Monday, July 22, 2019

What does teaching on pediatric family-centered rounds actually look like?

Lindsay Koressel
Ann & Robert H. Lurie Children's Hospital

Introduction: Patient and family-centered care is the backbone to pediatric health care. Family-centered rounds (FCR) have been endorsed by the AAP and have been implemented around the country in pediatric hospitals. While significant research has shown some improved experiences, improved relationships, and potentially earlier discharges, the extent to what impact FCR has had on teaching has been inconclusive. There has been no direct observational study of the how teaching occurs and what has potentially changed as we have moved away from table rounds to bedside rounds.

Aims: The goal of this direct observational qualitative study was to investigate the specific nature of teaching that occurs during FCR at a single institution.

Methods: A direct observational study was performed at the Ann & Robert H. Lurie Children’s Hospital of Chicago on the general pediatric inpatient teams between October 2018 and February 2019. Five unbiased observers observed FCR and took field notes on the teaching that was observed. By using previous categories and themes identified in a study of exemplary teachers as well as identified themes from monthly meetings with observers, the field notes were coded and analyzed.

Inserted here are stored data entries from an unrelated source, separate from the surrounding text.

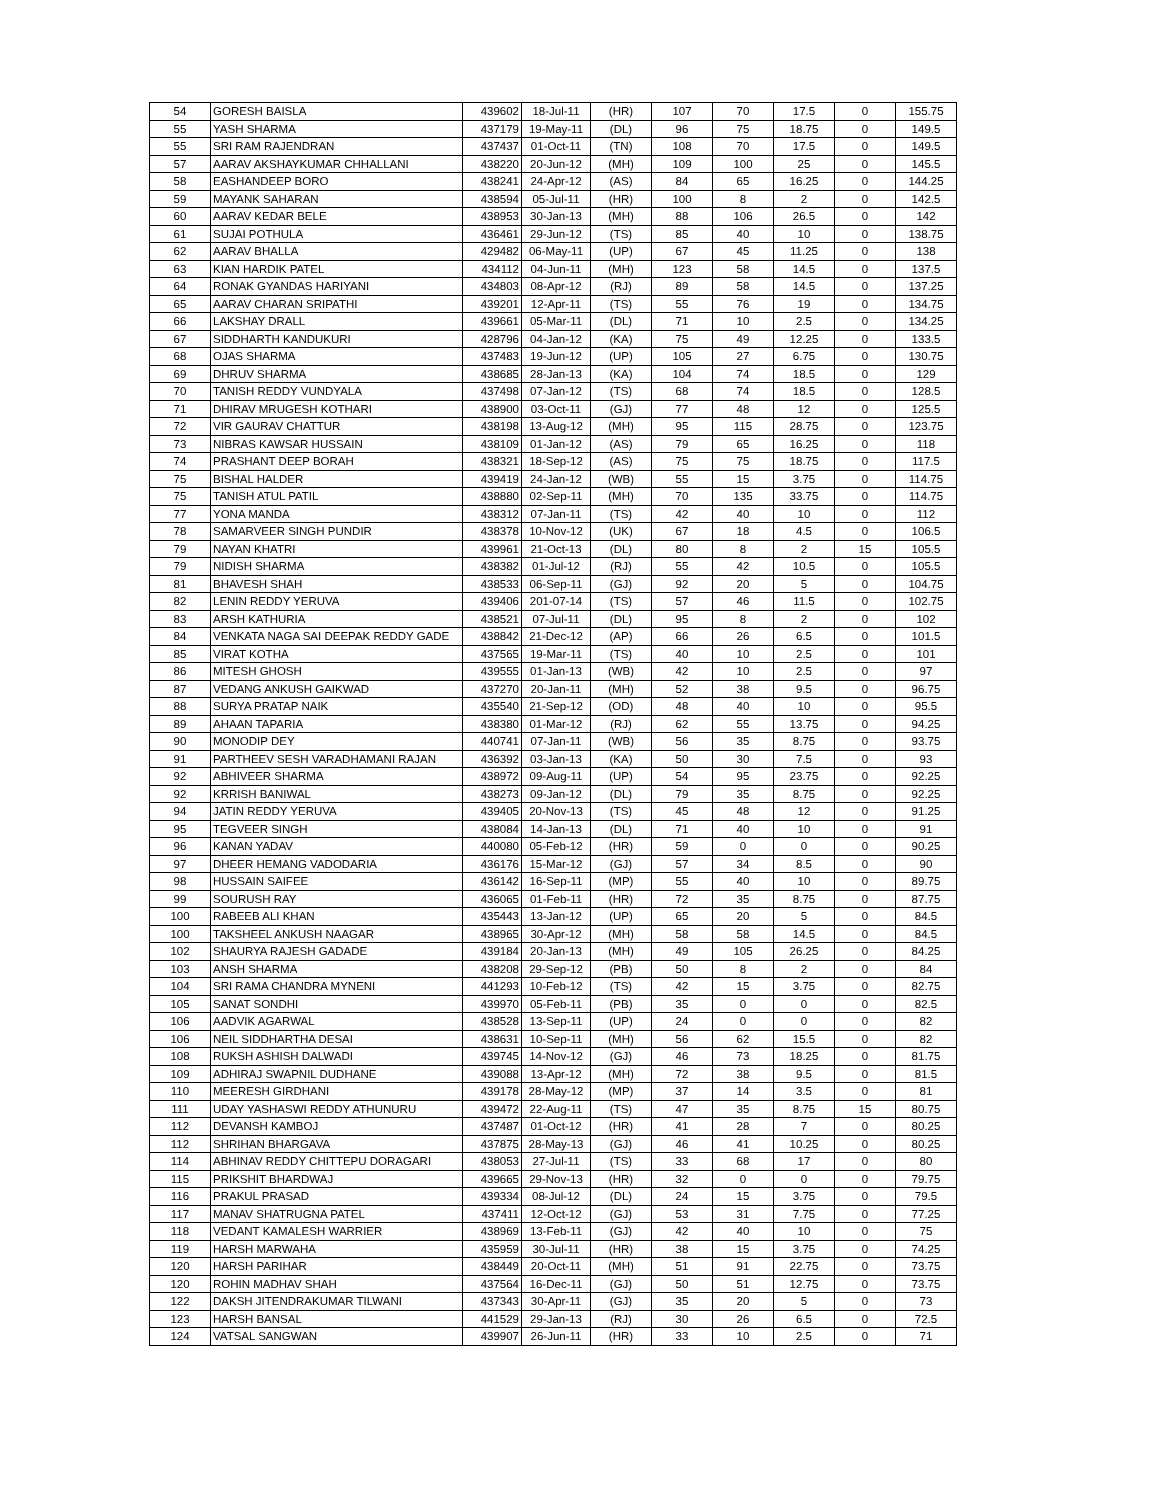| 54 | GORESH BAISLA | 439602 | 18-Jul-11 | (HR) | 107 | 70 | 17.5 | 0 | 155.75 |
| 55 | YASH SHARMA | 437179 | 19-May-11 | (DL) | 96 | 75 | 18.75 | 0 | 149.5 |
| 55 | SRI RAM RAJENDRAN | 437437 | 01-Oct-11 | (TN) | 108 | 70 | 17.5 | 0 | 149.5 |
| 57 | AARAV AKSHAYKUMAR CHHALLANI | 438220 | 20-Jun-12 | (MH) | 109 | 100 | 25 | 0 | 145.5 |
| 58 | EASHANDEEP BORO | 438241 | 24-Apr-12 | (AS) | 84 | 65 | 16.25 | 0 | 144.25 |
| 59 | MAYANK SAHARAN | 438594 | 05-Jul-11 | (HR) | 100 | 8 | 2 | 0 | 142.5 |
| 60 | AARAV KEDAR BELE | 438953 | 30-Jan-13 | (MH) | 88 | 106 | 26.5 | 0 | 142 |
| 61 | SUJAI POTHULA | 436461 | 29-Jun-12 | (TS) | 85 | 40 | 10 | 0 | 138.75 |
| 62 | AARAV BHALLA | 429482 | 06-May-11 | (UP) | 67 | 45 | 11.25 | 0 | 138 |
| 63 | KIAN HARDIK PATEL | 434112 | 04-Jun-11 | (MH) | 123 | 58 | 14.5 | 0 | 137.5 |
| 64 | RONAK GYANDAS HARIYANI | 434803 | 08-Apr-12 | (RJ) | 89 | 58 | 14.5 | 0 | 137.25 |
| 65 | AARAV CHARAN SRIPATHI | 439201 | 12-Apr-11 | (TS) | 55 | 76 | 19 | 0 | 134.75 |
| 66 | LAKSHAY DRALL | 439661 | 05-Mar-11 | (DL) | 71 | 10 | 2.5 | 0 | 134.25 |
| 67 | SIDDHARTH KANDUKURI | 428796 | 04-Jan-12 | (KA) | 75 | 49 | 12.25 | 0 | 133.5 |
| 68 | OJAS SHARMA | 437483 | 19-Jun-12 | (UP) | 105 | 27 | 6.75 | 0 | 130.75 |
| 69 | DHRUV SHARMA | 438685 | 28-Jan-13 | (KA) | 104 | 74 | 18.5 | 0 | 129 |
| 70 | TANISH REDDY VUNDYALA | 437498 | 07-Jan-12 | (TS) | 68 | 74 | 18.5 | 0 | 128.5 |
| 71 | DHIRAV MRUGESH KOTHARI | 438900 | 03-Oct-11 | (GJ) | 77 | 48 | 12 | 0 | 125.5 |
| 72 | VIR GAURAV CHATTUR | 438198 | 13-Aug-12 | (MH) | 95 | 115 | 28.75 | 0 | 123.75 |
| 73 | NIBRAS KAWSAR HUSSAIN | 438109 | 01-Jan-12 | (AS) | 79 | 65 | 16.25 | 0 | 118 |
| 74 | PRASHANT DEEP BORAH | 438321 | 18-Sep-12 | (AS) | 75 | 75 | 18.75 | 0 | 117.5 |
| 75 | BISHAL HALDER | 439419 | 24-Jan-12 | (WB) | 55 | 15 | 3.75 | 0 | 114.75 |
| 75 | TANISH ATUL PATIL | 438880 | 02-Sep-11 | (MH) | 70 | 135 | 33.75 | 0 | 114.75 |
| 77 | YONA MANDA | 438312 | 07-Jan-11 | (TS) | 42 | 40 | 10 | 0 | 112 |
| 78 | SAMARVEER SINGH PUNDIR | 438378 | 10-Nov-12 | (UK) | 67 | 18 | 4.5 | 0 | 106.5 |
| 79 | NAYAN KHATRI | 439961 | 21-Oct-13 | (DL) | 80 | 8 | 2 | 15 | 105.5 |
| 79 | NIDISH SHARMA | 438382 | 01-Jul-12 | (RJ) | 55 | 42 | 10.5 | 0 | 105.5 |
| 81 | BHAVESH SHAH | 438533 | 06-Sep-11 | (GJ) | 92 | 20 | 5 | 0 | 104.75 |
| 82 | LENIN REDDY YERUVA | 439406 | 201-07-14 | (TS) | 57 | 46 | 11.5 | 0 | 102.75 |
| 83 | ARSH KATHURIA | 438521 | 07-Jul-11 | (DL) | 95 | 8 | 2 | 0 | 102 |
| 84 | VENKATA NAGA SAI DEEPAK REDDY GADE | 438842 | 21-Dec-12 | (AP) | 66 | 26 | 6.5 | 0 | 101.5 |
| 85 | VIRAT KOTHA | 437565 | 19-Mar-11 | (TS) | 40 | 10 | 2.5 | 0 | 101 |
| 86 | MITESH GHOSH | 439555 | 01-Jan-13 | (WB) | 42 | 10 | 2.5 | 0 | 97 |
| 87 | VEDANG ANKUSH GAIKWAD | 437270 | 20-Jan-11 | (MH) | 52 | 38 | 9.5 | 0 | 96.75 |
| 88 | SURYA PRATAP NAIK | 435540 | 21-Sep-12 | (OD) | 48 | 40 | 10 | 0 | 95.5 |
| 89 | AHAAN TAPARIA | 438380 | 01-Mar-12 | (RJ) | 62 | 55 | 13.75 | 0 | 94.25 |
| 90 | MONODIP DEY | 440741 | 07-Jan-11 | (WB) | 56 | 35 | 8.75 | 0 | 93.75 |
| 91 | PARTHEEV SESH VARADHAMANI RAJAN | 436392 | 03-Jan-13 | (KA) | 50 | 30 | 7.5 | 0 | 93 |
| 92 | ABHIVEER SHARMA | 438972 | 09-Aug-11 | (UP) | 54 | 95 | 23.75 | 0 | 92.25 |
| 92 | KRRISH BANIWAL | 438273 | 09-Jan-12 | (DL) | 79 | 35 | 8.75 | 0 | 92.25 |
| 94 | JATIN REDDY YERUVA | 439405 | 20-Nov-13 | (TS) | 45 | 48 | 12 | 0 | 91.25 |
| 95 | TEGVEER SINGH | 438084 | 14-Jan-13 | (DL) | 71 | 40 | 10 | 0 | 91 |
| 96 | KANAN YADAV | 440080 | 05-Feb-12 | (HR) | 59 | 0 | 0 | 0 | 90.25 |
| 97 | DHEER HEMANG VADODARIA | 436176 | 15-Mar-12 | (GJ) | 57 | 34 | 8.5 | 0 | 90 |
| 98 | HUSSAIN SAIFEE | 436142 | 16-Sep-11 | (MP) | 55 | 40 | 10 | 0 | 89.75 |
| 99 | SOURUSH RAY | 436065 | 01-Feb-11 | (HR) | 72 | 35 | 8.75 | 0 | 87.75 |
| 100 | RABEEB ALI KHAN | 435443 | 13-Jan-12 | (UP) | 65 | 20 | 5 | 0 | 84.5 |
| 100 | TAKSHEEL ANKUSH NAAGAR | 438965 | 30-Apr-12 | (MH) | 58 | 58 | 14.5 | 0 | 84.5 |
| 102 | SHAURYA RAJESH GADADE | 439184 | 20-Jan-13 | (MH) | 49 | 105 | 26.25 | 0 | 84.25 |
| 103 | ANSH SHARMA | 438208 | 29-Sep-12 | (PB) | 50 | 8 | 2 | 0 | 84 |
| 104 | SRI RAMA CHANDRA MYNENI | 441293 | 10-Feb-12 | (TS) | 42 | 15 | 3.75 | 0 | 82.75 |
| 105 | SANAT SONDHI | 439970 | 05-Feb-11 | (PB) | 35 | 0 | 0 | 0 | 82.5 |
| 106 | AADVIK AGARWAL | 438528 | 13-Sep-11 | (UP) | 24 | 0 | 0 | 0 | 82 |
| 106 | NEIL SIDDHARTHA DESAI | 438631 | 10-Sep-11 | (MH) | 56 | 62 | 15.5 | 0 | 82 |
| 108 | RUKSH ASHISH DALWADI | 439745 | 14-Nov-12 | (GJ) | 46 | 73 | 18.25 | 0 | 81.75 |
| 109 | ADHIRAJ SWAPNIL DUDHANE | 439088 | 13-Apr-12 | (MH) | 72 | 38 | 9.5 | 0 | 81.5 |
| 110 | MEERESH GIRDHANI | 439178 | 28-May-12 | (MP) | 37 | 14 | 3.5 | 0 | 81 |
| 111 | UDAY YASHASWI REDDY ATHUNURU | 439472 | 22-Aug-11 | (TS) | 47 | 35 | 8.75 | 15 | 80.75 |
| 112 | DEVANSH KAMBOJ | 437487 | 01-Oct-12 | (HR) | 41 | 28 | 7 | 0 | 80.25 |
| 112 | SHRIHAN BHARGAVA | 437875 | 28-May-13 | (GJ) | 46 | 41 | 10.25 | 0 | 80.25 |
| 114 | ABHINAV REDDY CHITTEPU DORAGARI | 438053 | 27-Jul-11 | (TS) | 33 | 68 | 17 | 0 | 80 |
| 115 | PRIKSHIT BHARDWAJ | 439665 | 29-Nov-13 | (HR) | 32 | 0 | 0 | 0 | 79.75 |
| 116 | PRAKUL PRASAD | 439334 | 08-Jul-12 | (DL) | 24 | 15 | 3.75 | 0 | 79.5 |
| 117 | MANAV SHATRUGNA PATEL | 437411 | 12-Oct-12 | (GJ) | 53 | 31 | 7.75 | 0 | 77.25 |
| 118 | VEDANT KAMALESH WARRIER | 438969 | 13-Feb-11 | (GJ) | 42 | 40 | 10 | 0 | 75 |
| 119 | HARSH MARWAHA | 435959 | 30-Jul-11 | (HR) | 38 | 15 | 3.75 | 0 | 74.25 |
| 120 | HARSH PARIHAR | 438449 | 20-Oct-11 | (MH) | 51 | 91 | 22.75 | 0 | 73.75 |
| 120 | ROHIN MADHAV SHAH | 437564 | 16-Dec-11 | (GJ) | 50 | 51 | 12.75 | 0 | 73.75 |
| 122 | DAKSH JITENDRAKUMAR TILWANI | 437343 | 30-Apr-11 | (GJ) | 35 | 20 | 5 | 0 | 73 |
| 123 | HARSH BANSAL | 441529 | 29-Jan-13 | (RJ) | 30 | 26 | 6.5 | 0 | 72.5 |
| 124 | VATSAL SANGWAN | 439907 | 26-Jun-11 | (HR) | 33 | 10 | 2.5 | 0 | 71 |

Results: 17 discrete family-centered rounding experiences were observed, including 207 individual patient encounters. Families and nurses were present for 60% and 70% of encounters respectively, with only 10.6% physically taking place at the bedside in the patient room. The broad, overlapping themes identified in the qualitative analysis included: collaboration and coaching, developing clinical reasoning, family centered teaching, fostering positive relationships, learner independence, and physical exam teaching.

Conclusion: The majority of teaching that occurred was more implicit and subtle in nature, involving modeling of communication and professionalism skills when speaking both with the team and the families. The majority of clinical teaching was the development of clinical reasoning skills that was both facilitated by as well as modeled by the teacher. These skills are not only required of exemplary physicians, but also much more relevant and conducive to retaining information when learned at the bedside or in a relevant patient encounter. While the didactic and passive teaching may be a thing of the past when it comes to patient care rounds, the new information learned from our learners is valuable and extremely relevant to their future practice.